"Négocier plutôt que bloquer": pourquoi le gouvernement ne veut pas interdire le rachat du Doliprane

Négocier plutôt que bloquer. C'est la stratégie du gouvernement concernant le rachat par le fonds d'investissement américain CD&R de la filiale Opella de Sanofi qui produit entre autres le Doliprane en France.
Alors qu'en pleine crise sanitaire, Bercy avait naguère opposé son veto à la prise de contrôle de Carrefour par le canadien Couche-Tard pour des raisons de "souveraineté alimentaire", cette fois la stratégie est différente.
Les ministres de l'Economie et de l'Industrie qui sont allés ce lundi matin à la rencontre des salariés de l'usine Opella de Lisieux n'ont pas souhaité pour le moment (et malgré les pressions politiques nombreuses) refuser l'opération comme le permet le Code monétaire et financier concernant la prise de contrôle d'activités sensibles comme la protection de la santé publique.
Alors qu'en 2021 lors du rapporhcement Carrefour/Couche-Tard, après des mois de pénuries de masques et autres gels hydroalcoolique, la priorité de gouvernement était sensible à la question de la souveraineté, c'est désormais l'investissement étranger qui est privilégié.
"La France n’est pas fermée aux investisseurs étrangers, au contraire, assure-t-on du côté de Bercy. Mais ça ne signifie pas qu’on n’a pas des engagements très précis."
Les quatre engagements réclamés par Bercy
Il ne s'agit donc pas d'un blanc-seing. En parallèle des négociations financières entre Sanofi et CD&R, le ministère de l'Economie discute d'engagements spécifiques auxquels devront se soumettre les deux actionnaires pour valider l'opération.

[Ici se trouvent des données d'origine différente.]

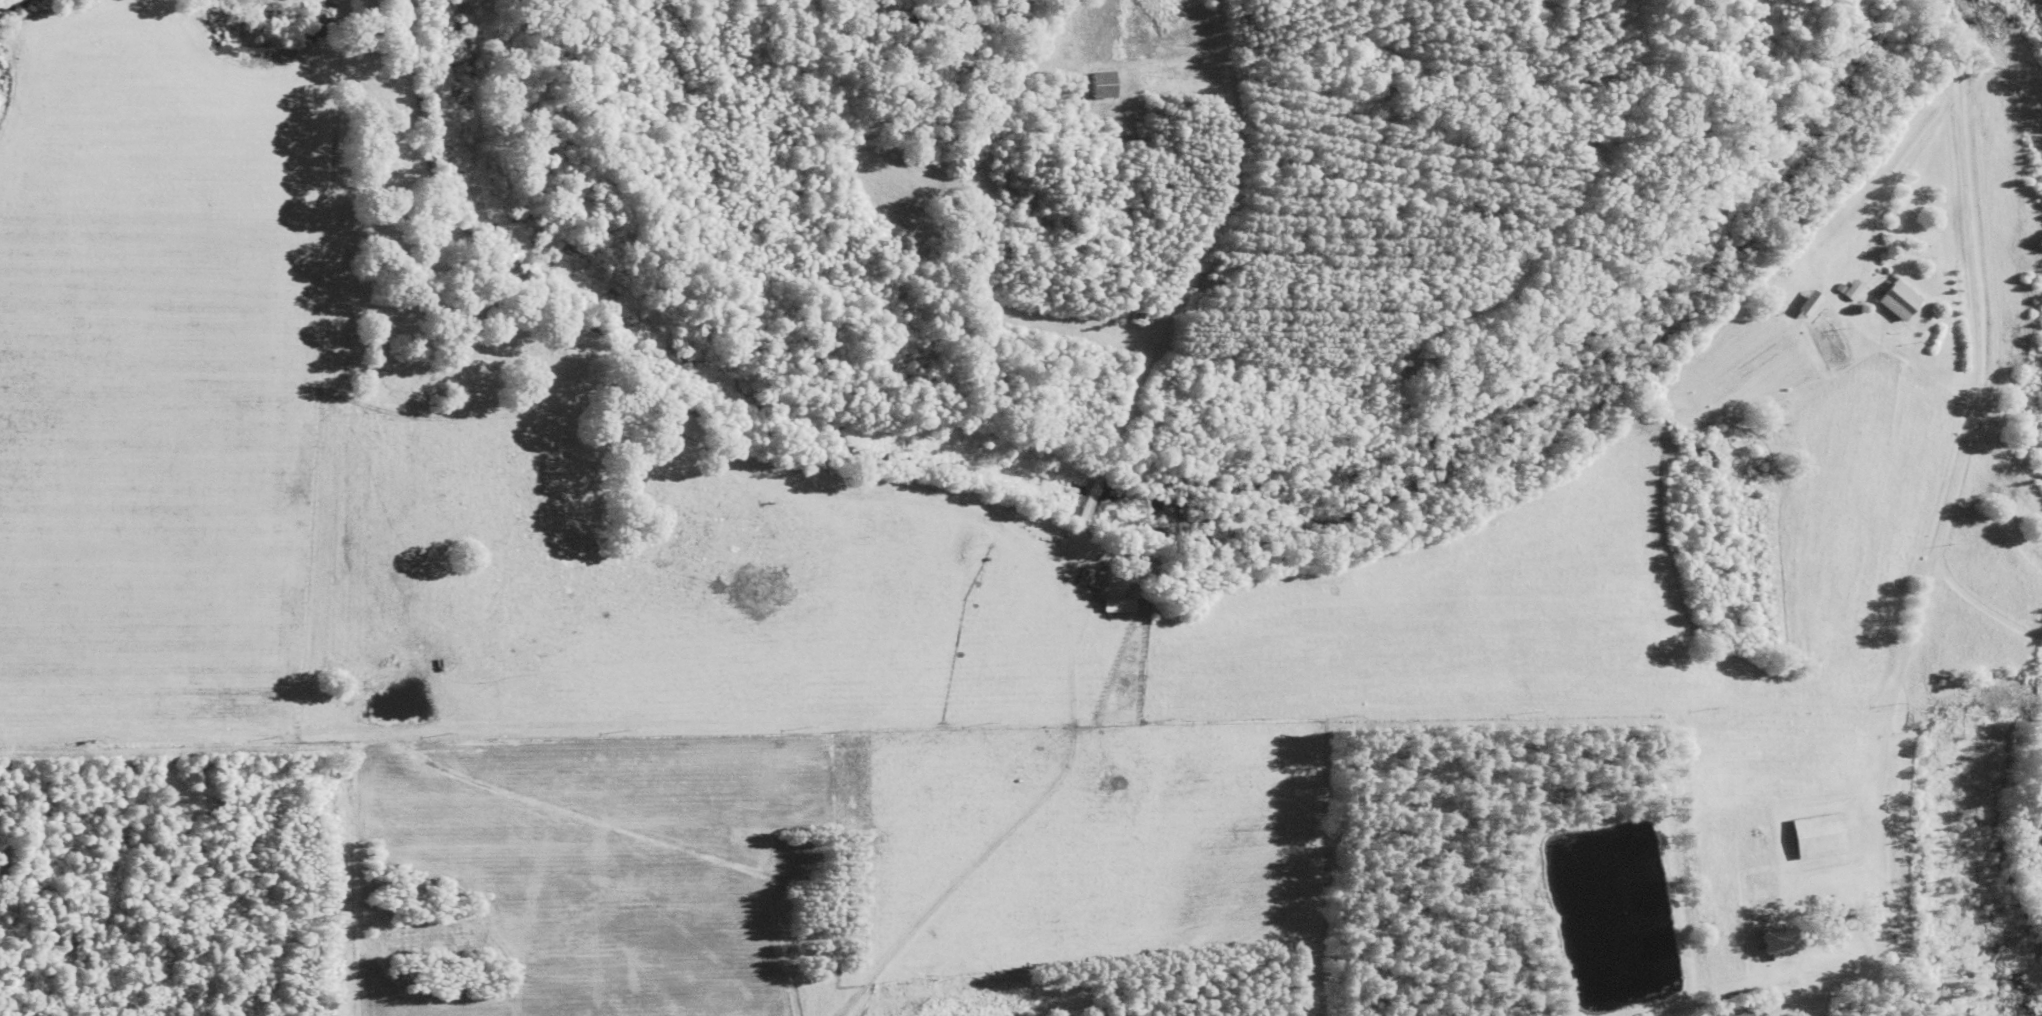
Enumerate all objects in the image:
building: (1897, 301)
building: (1809, 304)
road: (1942, 542)
building: (1817, 836)
building: (1729, 1010)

"Si cession il devait y avoir [...] nous demanderons des conditions extrêmement précises, fortes et intangibles sur la suite", a assuré le ministre de l'Economie Antoine Armand ce lundi matin depuis le site industriel de Lisieux.
En plus des conditions légales concernant les investissements étrangers en France (IEF), l'Etat négocie la signature d'un accord tripartite pour assurer la pérénité de l'activité en France et de maintien de l'emploi local.
Des engagements de quatre ordres: d'abord sur la gouvernance avec la localisation du siège d'Opella en France ainsi que des organes de décision. Puis sur le maintien de l'empreinte économique d'Opella en France (usines, investissements et recherche). L'Etat souhaite aussi que les parties s'engagent à s'approvisionner en France pour les molécules essentielles qui entrent dans les productions d'Opella. Enfin Bercy veut s'assurer que l'acquéreur continuera à soutenir la relocalisation de la production de la molécule de paracétamol. Sanofi s'était en effet engagé à se fournir auprès du chimiste français Seqens qui a investi 100 millions d'euros en 2021 pour produire la molécule sur son site de Roussillon (Isère).
Le gouvernement se veut optimiste sur l'issue de ces négociations. Les engagement aurait été acceptés, assure Bercy, lors des discussions informelles entre les parties.
"Cet accord aura lieu si le projet de cession arrive sur la table, indique le ministre. Ces garanties devront être respectées et nous nous assurerons qu'elles le seront en mobilisant tous les outils législatifs et règlementaires à notre disposition, y compris des pénalités et des sanctions."
Reste à savoir quelles seraient ces éventuelles sanctions si les engagements venaient à ne pas être respectés. Elles font l'objet des négociations de l'accord tripartite. Bercy précise qu'elles seraient essentiellement financières, sans donner plus de détail.
Pour rappel, lors d'un précédent, General Electric (GE), qui s'était engagé à créer un millier d'emplois nets en France après avoir acquis la branche énergie d'Alstom en 2015, s'était vu infliger une sanction financière de 50 millions d'euros quatre ans plus tard pour n'avoir créer que 28 emplois. L'activité est finalement "revenue" en France cette année avec le rachat de la branche nucléaire par EDF.